‘Future at risk’: Earth Day events spark sustainability and climate discussion


Holger Meyer, a physics professor, speaks to two students about renewable energy on April 21.

If you were on campus Friday afternoon, you might have seen two cars sitting outside of the Rhatigan Student Center. 

Those cars — one belonging to Holger Meyer — were electric cars. Although Meyer, a physics professor, bikes to school almost every day, he brought his car to strike up conversations with those passing by the RSC.

“I try to raise awareness about the possibility of using renewable energy sources,” Meyer said. “We don’t need to extract and burn any more coal, oil or gas.”

Meyer touched on different forms of renewable energy, like wind and solar energy, and said the economy and industry can be powered through electric energy.

“There’s enough potential in renewable energy to make that transition,” Meyer said. “Some of it is starting to happen, but it’s not happening fast enough.”

During 2020, carbon dioxide emissions dipped due to the COVID-19 pandemic but have since gone up, with several organizations projecting a greater increase in 2023.

“Things are getting worse and worse,” Meyer said. “We’ve got to start to be serious about limiting our carbon emissions.”

Meyer’s presentation on renewable energy is part of a larger series of events centered around Earth Day. Some community members and Wichita State faculty exhibited their contributions to going green in or near the RSC on Friday.

Toni Jackman, a geology lecturer at WSU, offered materials on Wichita State’s geology department as well as upcoming Earth Day events. 

“People often think geology is just about rocks,” Jackman said. “If you really want to do something that has good job potential, pays good salaries, and you feel like — when you’re doing it — you’re improving the world, then going into environmental science/environmental geology, is a really good way to do it.”

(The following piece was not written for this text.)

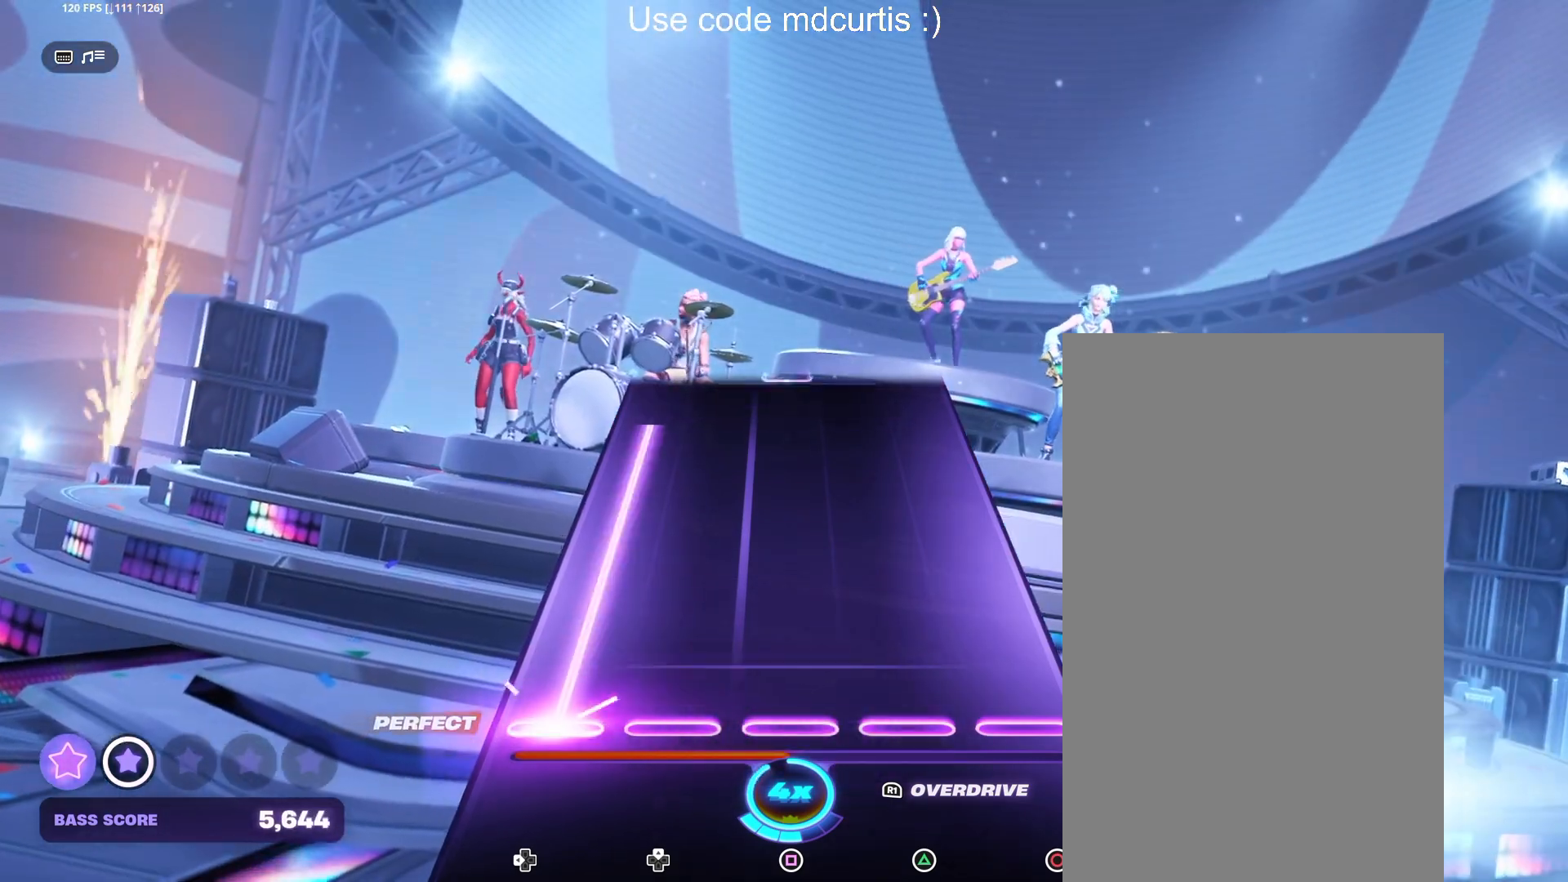
{"buttons": ["DPAD_LEFT"], "events": []}
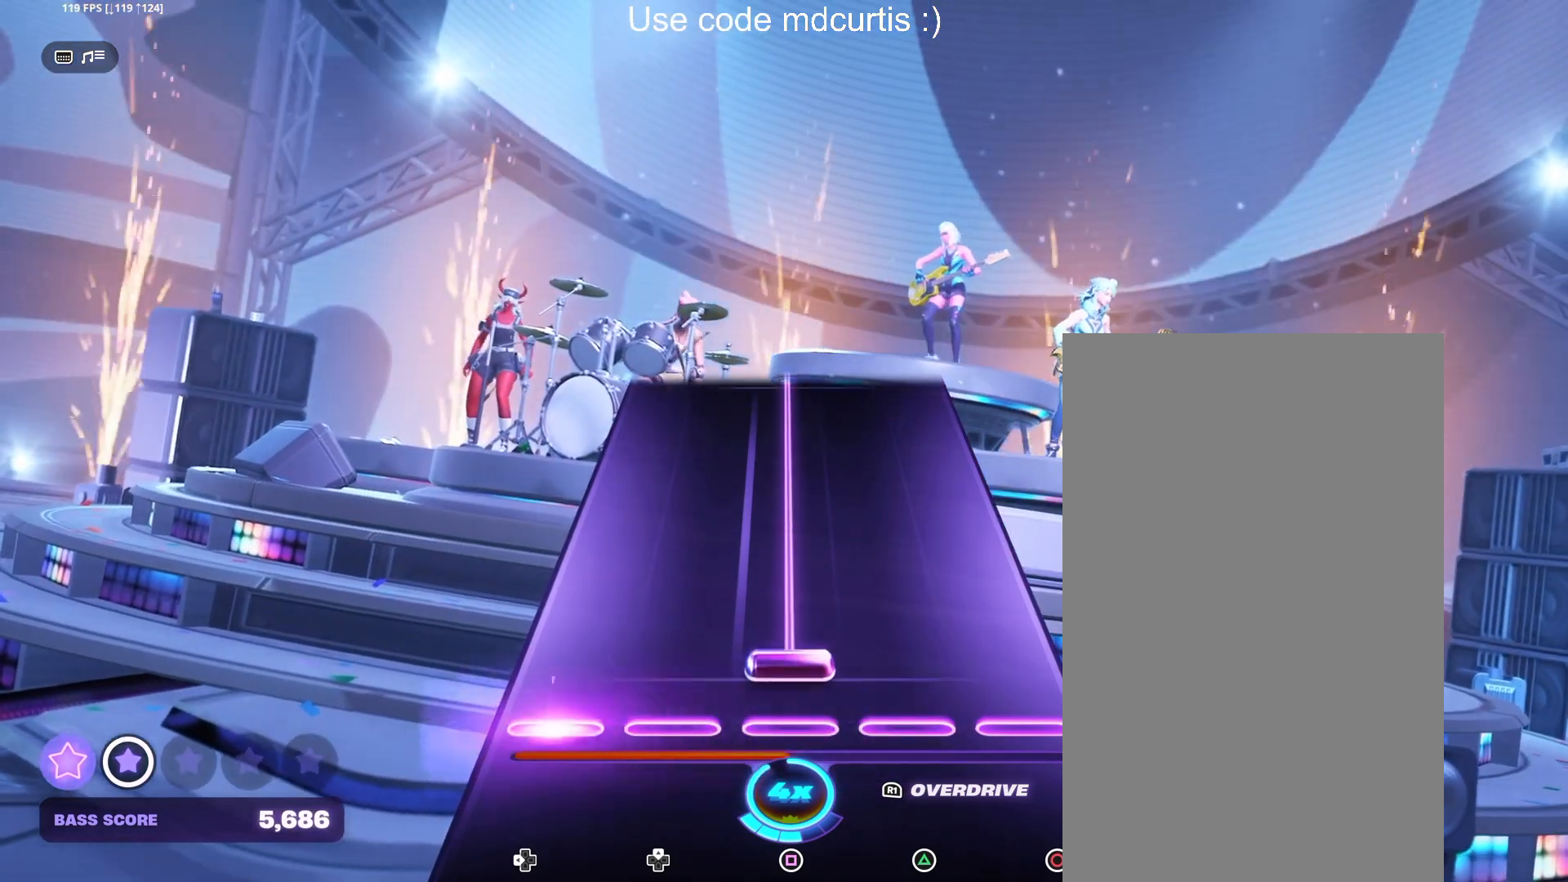
{"buttons": ["SQUARE"], "events": [[33, "SQUARE", "down"], [83, "DPAD_LEFT", "up"]]}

Jackman, a member of the Shockers Go Green Planning Committee, wants the Earth Day events to inspire students.

“Anything we could do to get students involved,” Jackman said. “So much of this action starts at the level of young people … because it’s their future at risk.”

On Saturday, April 22, the university will screen the award-winning documentary film “Earth Emergency.” The film details climate feedback loops and tipping points. The filmmaker, Bonnie Waltch, will be in attendance as well.